Caroline Calloway Said Her New Book “Scammer” Is “So Profitable"

Also in this week's newsletter: I can't stop scrolling through this woman's feed of extremely cute snacks.

A stay-at-home mom makes these perfectly polished and extremely kawaii treats on Instagram for fun

I can’t stop scrolling through this Danish woman’s food art Instagram feed. It’s so crafty, and cute, and just cartoony enough to be the perfect kind of escapism I need during the dead of winter in Chicago.

More remarkably, I discovered that the woman behind the account (@foodbites) is a 41-year-old stay-at-home mom of three children in Denmark. She told me the account started off entirely as “a hobby” and remains one to this day.

Her name is Sine, and she wants to remain as anonymous as possible. She started @Foodbites in 2016 to motivate herself to eat healthier. It currently has over 322,000 followers.

“My first [of] many photos were of salads and smoothies,” she said. “Over time it evolved into the food art feed that it is today.”

I discovered Sine’s account like many people do: via the Discover tab. I thought, Surely this is some passion project of a food styler or industry pro. But while Sine has a background in advertising, she has no professional training in food design.

“I guess through lots of trial and error I have learned what works and what doesn’t. So I’m self-taught, you could say,” she told me.

Sine has done a few sponsored posts in the past. However, she has no plans to make her account a full-time job. She said beyond all else, it’s the “friendships” and “the extremely positive” community she’s gained that have been the best part of the account.

“Nothing makes me happier than receiving messages from a mom saying she and her kids love scrolling through my feed together,” Sine said. “Or that they’ve made something for a birthday party inspired by me and it was a success.

“Above all, I hope my feed makes people smile, whether they are a follower or a passer-by.”

Here’s a challenge: Scroll through her feed and try not to crack a smile or a squee. If this doesn’t do it for you, alright, go back to Twitter.

—Tanya Chen

Caroline Calloway answers my questions about her book Scammer

Last week, Stephanie had the chance to chat on the phone with Caroline Calloway about her upcoming self-published book, Scammer. Here’s what she said (her answers have been edited for clarity and length).

Why did you decide to write Scammer and why now?

I really was just so excited to be one of the first writers who had the opportunity to put the experience of going viral down in words. Because I’m a writer first and foremost, and what’s happened to me happened to a lot of internet celebrities as well as actual celebrities — but none of them have ever, even if they had the writing skill, chosen to share their account of their time in the news publicly. And I just thought it was such an exciting opportunity to write about. No one really knows what it’s like at the eye of the media hurricane when everyone’s talking about you.
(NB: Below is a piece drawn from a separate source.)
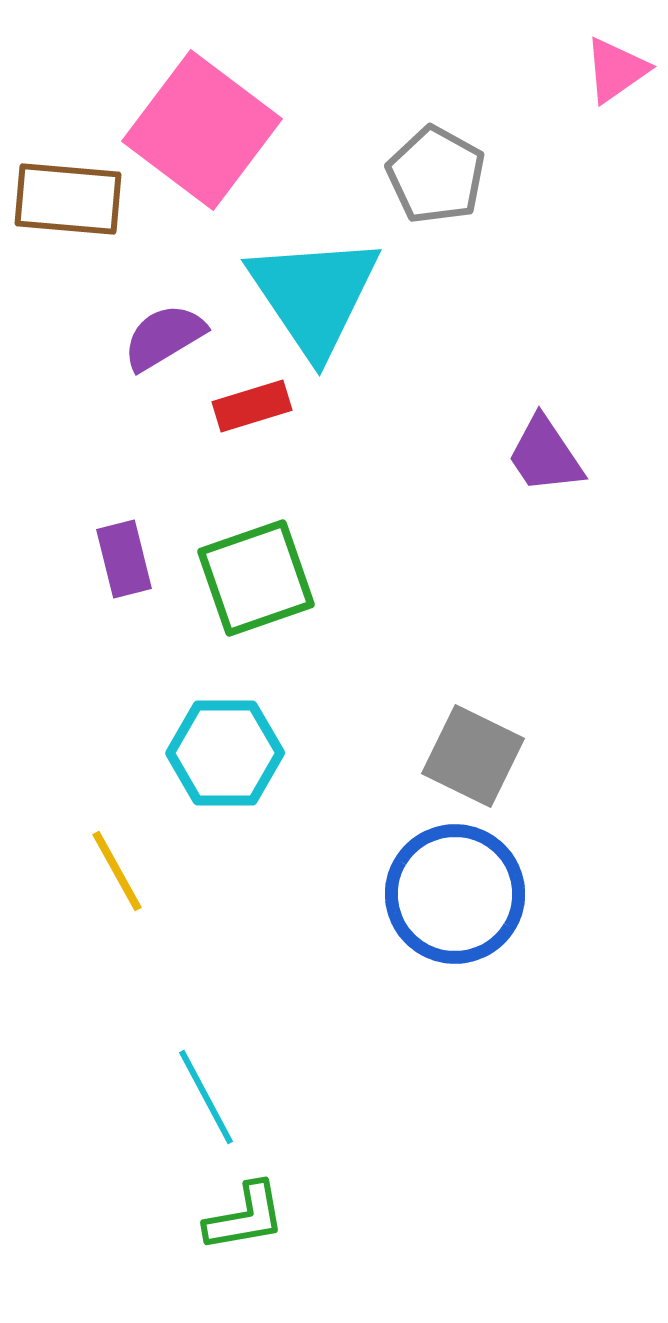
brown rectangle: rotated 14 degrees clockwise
You’re self-publishing Scammer and only producing the number of copies sold. Why did you decide to do it this way? Did you shop it around to publishers?
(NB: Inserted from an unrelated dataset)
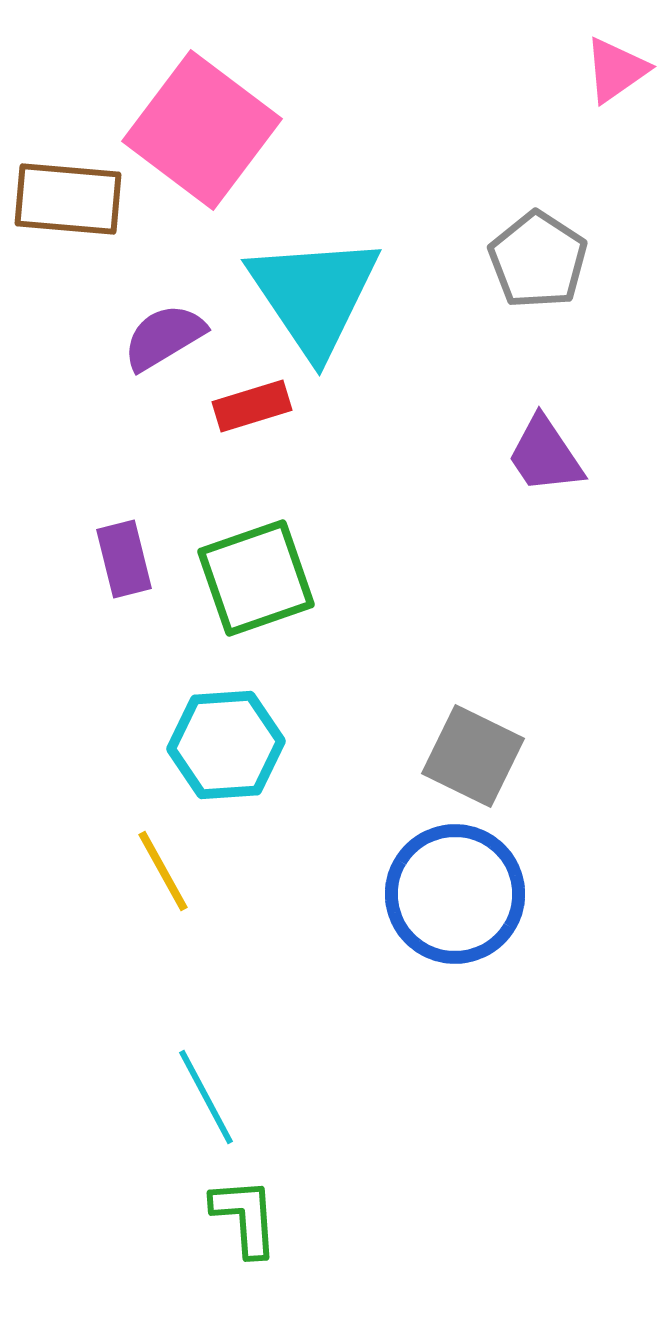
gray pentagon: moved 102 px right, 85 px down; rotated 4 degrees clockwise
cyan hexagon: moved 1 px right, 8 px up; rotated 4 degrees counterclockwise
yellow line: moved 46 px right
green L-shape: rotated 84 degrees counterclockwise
I’d always thought that people can not like what you make, but at least if you make something and the people who you made it for like it — what’s the worst that can happen? Turns out very bad things can actually happen. You can go viral as a scam. And that was just a hurt that really lingered with me, and it was really sort of choking me creatively. And one way I have been working through it is just churning out such an impressive amount of content daily on Instagram. I don’t want to be afraid of sharing stuff because I’m under a level of scrutiny that is so unusual. Fuck that. I’m gonna make stuff. I’m gonna make a lot of stuff. And self-publishing was the quickest way to get this out there. That’s why I self-published. To get it out quicker and to keep making stuff and to address the hurt of the last year.
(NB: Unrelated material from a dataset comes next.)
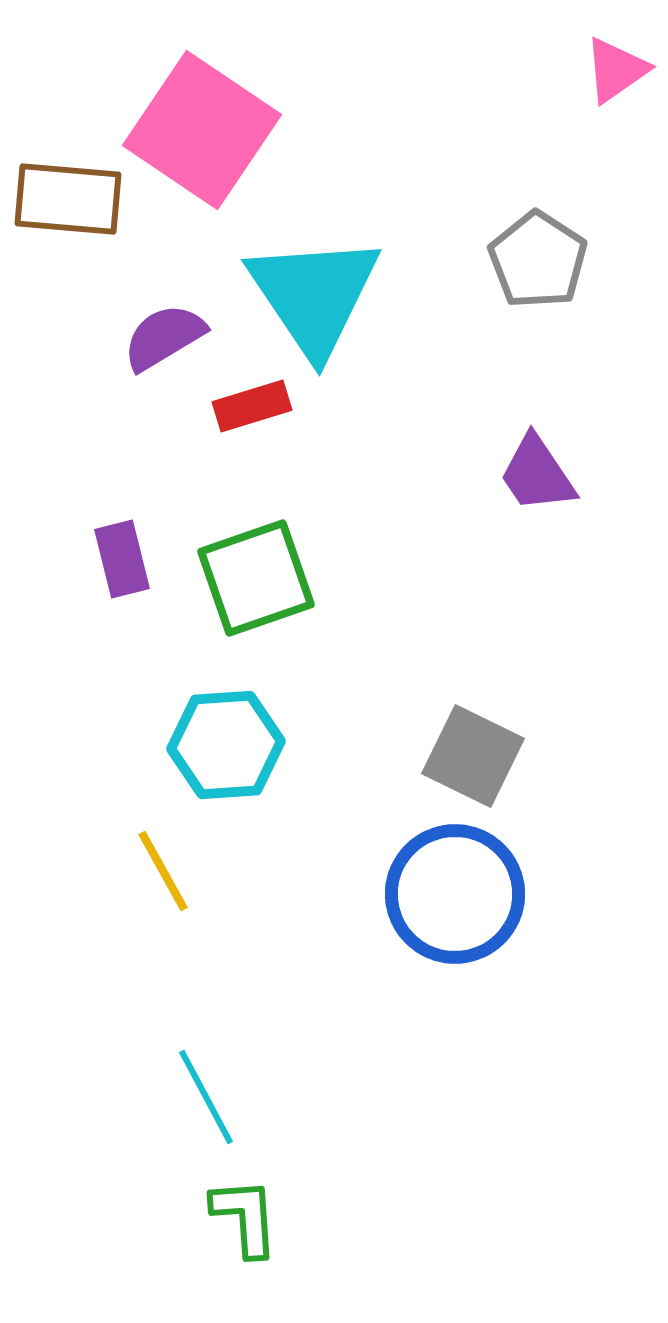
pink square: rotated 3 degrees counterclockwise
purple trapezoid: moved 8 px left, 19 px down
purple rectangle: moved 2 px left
Do you have an exact release date yet?

We don’t have an exact release date. It could be as late as April, but I think my management has purposely chosen that date because it seems like it may be much sooner.

How many copies have you sold?

[My manager] is in charge of the exact numbers, but it’s been so profitable. Especially by doing it by the business model that I selected. We’re only printing what people pay for — which, if you’re going to self-publish, is the only business model I would endorse for an entrepreneur because it’s not just low risk, it’s zero risk. I think self-publishing could be the merch of the literary world. I think as the media landscape and freelance journalism changes, savvy businesspeople and ambitious writers will see that there is so much potential in self-publishing.

What about your second book, And We Were Like, which is under contract with Flatiron? When is that coming out?

That one will definitely come out, but I don’t know if it’ll be second. Self-publishing turns around quite fast, I can self-publish in three months. Whereas Flatiron has put so much money into my book, and I’m such an investment for them, they’re not going to want to release my book without utilizing all of the strength of publishing I listed before. I’m hoping to have the manuscript for that done in May, but that’s just a personal deadline. But even if it’s done in May, it’s unlikely it could come out anytime before winter 2020.